### DATA IN THIS EXERCISE

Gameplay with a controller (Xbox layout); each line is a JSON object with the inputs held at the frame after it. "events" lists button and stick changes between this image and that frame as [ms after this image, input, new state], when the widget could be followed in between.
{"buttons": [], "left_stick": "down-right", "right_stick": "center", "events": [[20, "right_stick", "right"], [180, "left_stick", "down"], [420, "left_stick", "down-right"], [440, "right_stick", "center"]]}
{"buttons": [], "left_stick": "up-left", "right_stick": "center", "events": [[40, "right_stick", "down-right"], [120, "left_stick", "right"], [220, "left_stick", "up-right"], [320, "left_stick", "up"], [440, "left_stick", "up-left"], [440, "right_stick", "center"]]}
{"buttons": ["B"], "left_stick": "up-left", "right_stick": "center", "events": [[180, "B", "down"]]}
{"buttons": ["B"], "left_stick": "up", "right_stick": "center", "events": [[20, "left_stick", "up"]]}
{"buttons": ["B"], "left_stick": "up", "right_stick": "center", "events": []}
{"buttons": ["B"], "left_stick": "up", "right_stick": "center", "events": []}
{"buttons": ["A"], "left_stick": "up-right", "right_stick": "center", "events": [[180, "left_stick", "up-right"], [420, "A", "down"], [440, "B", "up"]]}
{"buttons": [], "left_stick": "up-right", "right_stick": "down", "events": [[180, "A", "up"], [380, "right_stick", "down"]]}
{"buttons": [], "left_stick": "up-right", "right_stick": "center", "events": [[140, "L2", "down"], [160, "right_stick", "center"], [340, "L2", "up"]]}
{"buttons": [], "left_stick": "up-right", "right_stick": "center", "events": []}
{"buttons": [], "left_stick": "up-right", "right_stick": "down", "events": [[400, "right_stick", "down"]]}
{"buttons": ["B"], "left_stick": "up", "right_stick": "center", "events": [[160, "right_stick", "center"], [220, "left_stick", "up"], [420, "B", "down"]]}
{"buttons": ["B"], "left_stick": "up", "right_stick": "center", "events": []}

### PROMPT
Each line of the material should be repeated exactly as it reads.

### RESULT OF THIS TASK
Gameplay with a controller (Xbox layout); each line is a JSON object with the inputs held at the frame after it. "events" lists button and stick changes between this image and that frame as [ms after this image, input, new state], when the widget could be followed in between.
{"buttons": [], "left_stick": "down-right", "right_stick": "center", "events": [[20, "right_stick", "right"], [180, "left_stick", "down"], [420, "left_stick", "down-right"], [440, "right_stick", "center"]]}
{"buttons": [], "left_stick": "up-left", "right_stick": "center", "events": [[40, "right_stick", "down-right"], [120, "left_stick", "right"], [220, "left_stick", "up-right"], [320, "left_stick", "up"], [440, "left_stick", "up-left"], [440, "right_stick", "center"]]}
{"buttons": ["B"], "left_stick": "up-left", "right_stick": "center", "events": [[180, "B", "down"]]}
{"buttons": ["B"], "left_stick": "up", "right_stick": "center", "events": [[20, "left_stick", "up"]]}
{"buttons": ["B"], "left_stick": "up", "right_stick": "center", "events": []}
{"buttons": ["B"], "left_stick": "up", "right_stick": "center", "events": []}
{"buttons": ["A"], "left_stick": "up-right", "right_stick": "center", "events": [[180, "left_stick", "up-right"], [420, "A", "down"], [440, "B", "up"]]}
{"buttons": [], "left_stick": "up-right", "right_stick": "down", "events": [[180, "A", "up"], [380, "right_stick", "down"]]}
{"buttons": [], "left_stick": "up-right", "right_stick": "center", "events": [[140, "L2", "down"], [160, "right_stick", "center"], [340, "L2", "up"]]}
{"buttons": [], "left_stick": "up-right", "right_stick": "center", "events": []}
{"buttons": [], "left_stick": "up-right", "right_stick": "down", "events": [[400, "right_stick", "down"]]}
{"buttons": ["B"], "left_stick": "up", "right_stick": "center", "events": [[160, "right_stick", "center"], [220, "left_stick", "up"], [420, "B", "down"]]}
{"buttons": ["B"], "left_stick": "up", "right_stick": "center", "events": []}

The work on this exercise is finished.